━━ The records ━━
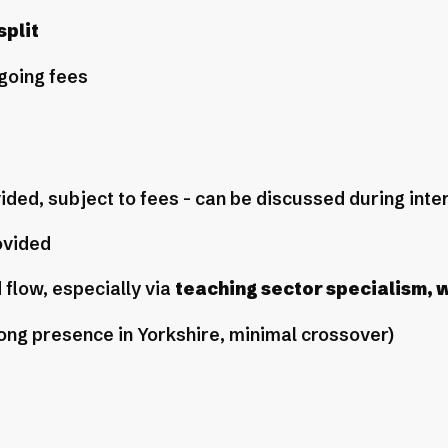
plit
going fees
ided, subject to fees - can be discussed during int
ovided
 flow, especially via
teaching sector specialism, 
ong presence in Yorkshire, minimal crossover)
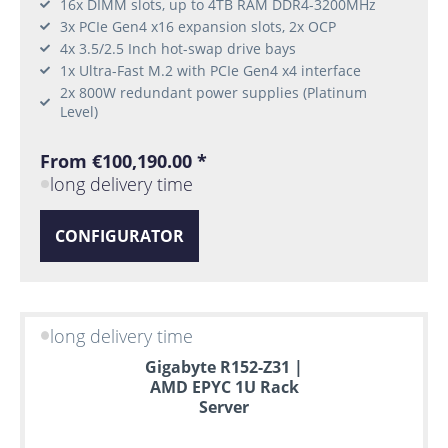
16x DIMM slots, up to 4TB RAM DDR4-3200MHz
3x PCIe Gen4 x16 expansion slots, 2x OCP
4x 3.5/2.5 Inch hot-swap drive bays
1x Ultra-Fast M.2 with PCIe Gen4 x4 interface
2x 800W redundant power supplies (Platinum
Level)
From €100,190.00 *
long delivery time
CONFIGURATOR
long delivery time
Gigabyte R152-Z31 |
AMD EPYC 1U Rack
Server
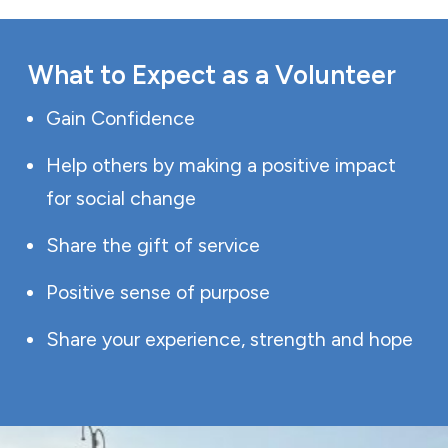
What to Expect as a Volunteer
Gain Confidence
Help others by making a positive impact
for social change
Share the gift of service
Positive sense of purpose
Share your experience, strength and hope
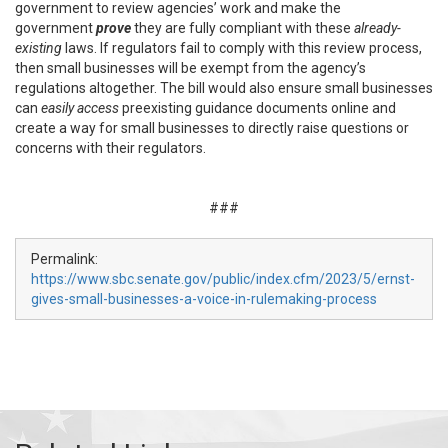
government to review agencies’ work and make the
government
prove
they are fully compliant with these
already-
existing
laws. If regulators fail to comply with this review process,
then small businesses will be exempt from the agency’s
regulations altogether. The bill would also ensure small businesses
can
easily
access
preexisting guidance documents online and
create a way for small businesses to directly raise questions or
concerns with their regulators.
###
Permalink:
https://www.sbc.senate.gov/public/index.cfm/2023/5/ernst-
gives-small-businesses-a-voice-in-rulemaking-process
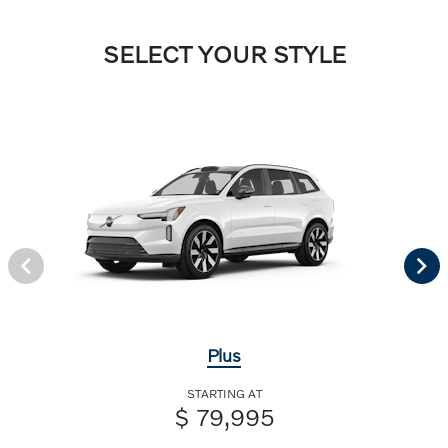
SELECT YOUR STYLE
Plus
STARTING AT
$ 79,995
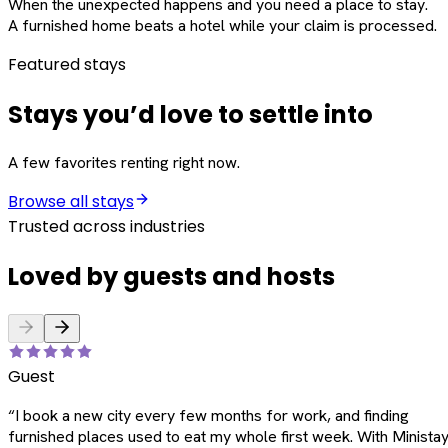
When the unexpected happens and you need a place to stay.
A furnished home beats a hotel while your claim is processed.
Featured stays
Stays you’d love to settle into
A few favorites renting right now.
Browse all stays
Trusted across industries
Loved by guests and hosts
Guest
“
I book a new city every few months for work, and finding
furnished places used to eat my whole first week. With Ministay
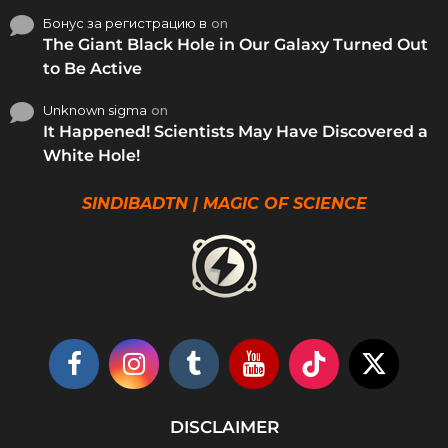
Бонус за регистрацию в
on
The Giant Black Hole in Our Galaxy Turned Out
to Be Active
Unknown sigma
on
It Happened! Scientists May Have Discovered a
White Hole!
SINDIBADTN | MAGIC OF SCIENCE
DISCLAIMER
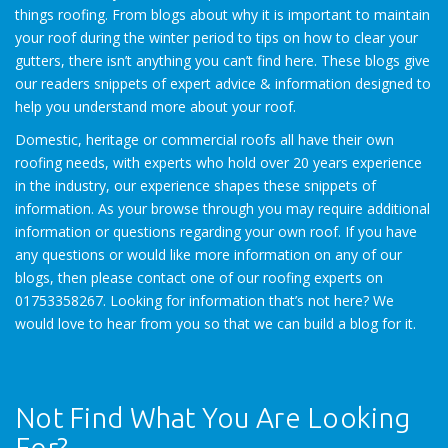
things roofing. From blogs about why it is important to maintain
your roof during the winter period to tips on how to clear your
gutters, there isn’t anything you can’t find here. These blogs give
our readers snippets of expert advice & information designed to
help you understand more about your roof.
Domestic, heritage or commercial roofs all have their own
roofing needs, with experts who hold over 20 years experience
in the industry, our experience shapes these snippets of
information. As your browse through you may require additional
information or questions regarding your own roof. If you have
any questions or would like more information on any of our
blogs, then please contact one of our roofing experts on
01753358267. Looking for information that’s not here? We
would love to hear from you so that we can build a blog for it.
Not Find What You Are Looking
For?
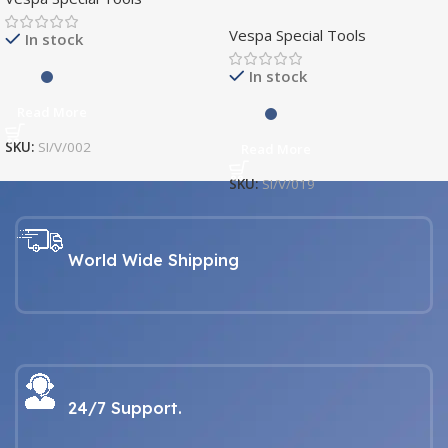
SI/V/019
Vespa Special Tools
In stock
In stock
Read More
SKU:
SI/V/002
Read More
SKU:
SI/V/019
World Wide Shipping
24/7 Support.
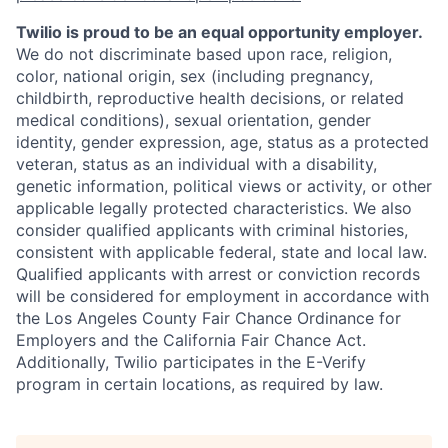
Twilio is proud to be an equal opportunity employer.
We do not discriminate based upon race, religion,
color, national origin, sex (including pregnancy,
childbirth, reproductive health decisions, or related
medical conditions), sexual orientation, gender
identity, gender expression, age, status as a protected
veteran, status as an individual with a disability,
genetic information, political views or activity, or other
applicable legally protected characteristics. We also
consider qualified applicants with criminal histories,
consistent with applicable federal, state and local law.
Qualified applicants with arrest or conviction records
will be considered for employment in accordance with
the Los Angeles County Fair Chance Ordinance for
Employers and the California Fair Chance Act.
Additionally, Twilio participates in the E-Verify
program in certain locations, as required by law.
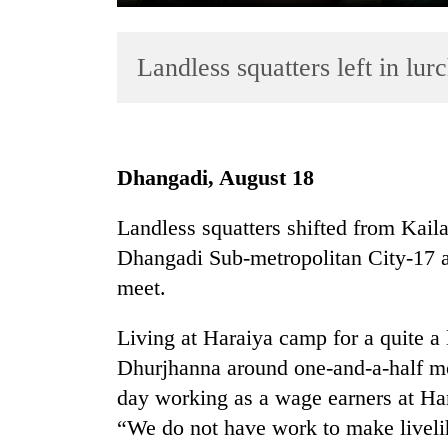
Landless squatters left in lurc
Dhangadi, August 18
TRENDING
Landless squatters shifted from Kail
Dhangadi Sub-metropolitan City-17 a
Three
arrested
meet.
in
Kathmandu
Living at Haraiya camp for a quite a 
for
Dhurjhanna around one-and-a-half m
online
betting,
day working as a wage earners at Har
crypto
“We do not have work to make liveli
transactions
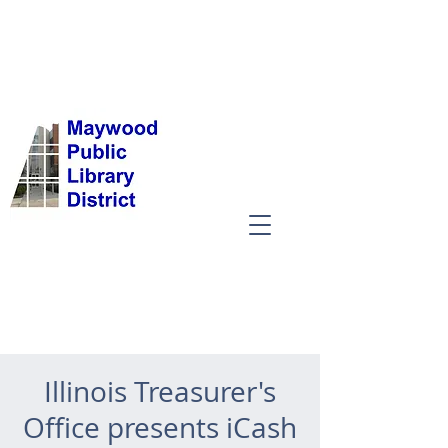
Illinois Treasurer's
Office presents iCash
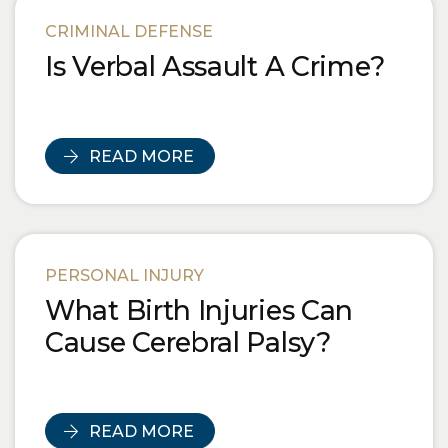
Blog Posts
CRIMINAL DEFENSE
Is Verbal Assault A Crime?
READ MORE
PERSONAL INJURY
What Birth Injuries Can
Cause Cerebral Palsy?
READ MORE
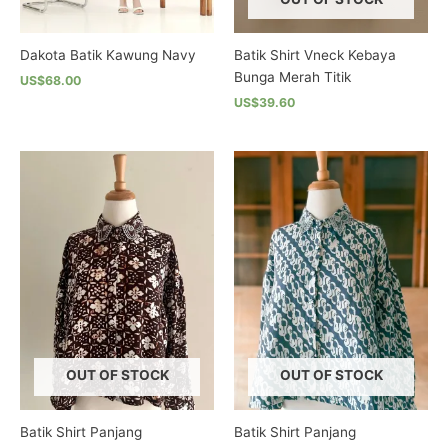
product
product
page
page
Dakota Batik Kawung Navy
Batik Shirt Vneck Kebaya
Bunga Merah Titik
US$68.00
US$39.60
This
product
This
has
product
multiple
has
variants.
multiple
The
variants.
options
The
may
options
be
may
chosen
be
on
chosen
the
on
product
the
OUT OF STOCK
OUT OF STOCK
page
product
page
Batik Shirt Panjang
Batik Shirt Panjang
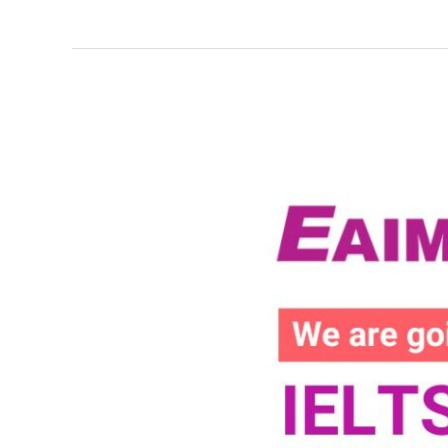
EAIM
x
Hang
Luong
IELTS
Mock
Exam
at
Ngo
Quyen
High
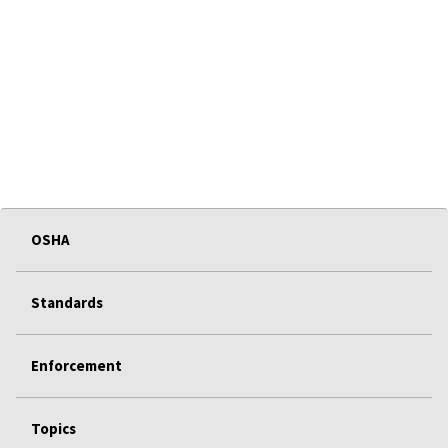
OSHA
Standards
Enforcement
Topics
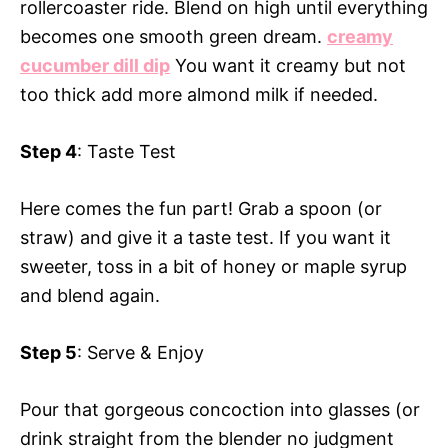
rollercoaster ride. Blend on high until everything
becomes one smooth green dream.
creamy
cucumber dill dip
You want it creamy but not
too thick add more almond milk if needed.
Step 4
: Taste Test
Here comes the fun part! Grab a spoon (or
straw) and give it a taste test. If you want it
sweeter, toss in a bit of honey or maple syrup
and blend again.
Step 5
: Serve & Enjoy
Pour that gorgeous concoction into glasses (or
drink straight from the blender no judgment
━━━
Assigned task: Please express the rows from the start through the line containing "ong presence in Yorkshire, minimal crossover)" as a JSON list of strings, one string per line, with blank lines and pictures left out.

The answer:
[
  "plit",
  "going fees",
  "ided, subject to fees - can be discussed during int",
  "ovided",
  " flow, especially via",
  "teaching sector specialism, ",
  "ong presence in Yorkshire, minimal crossover)"
]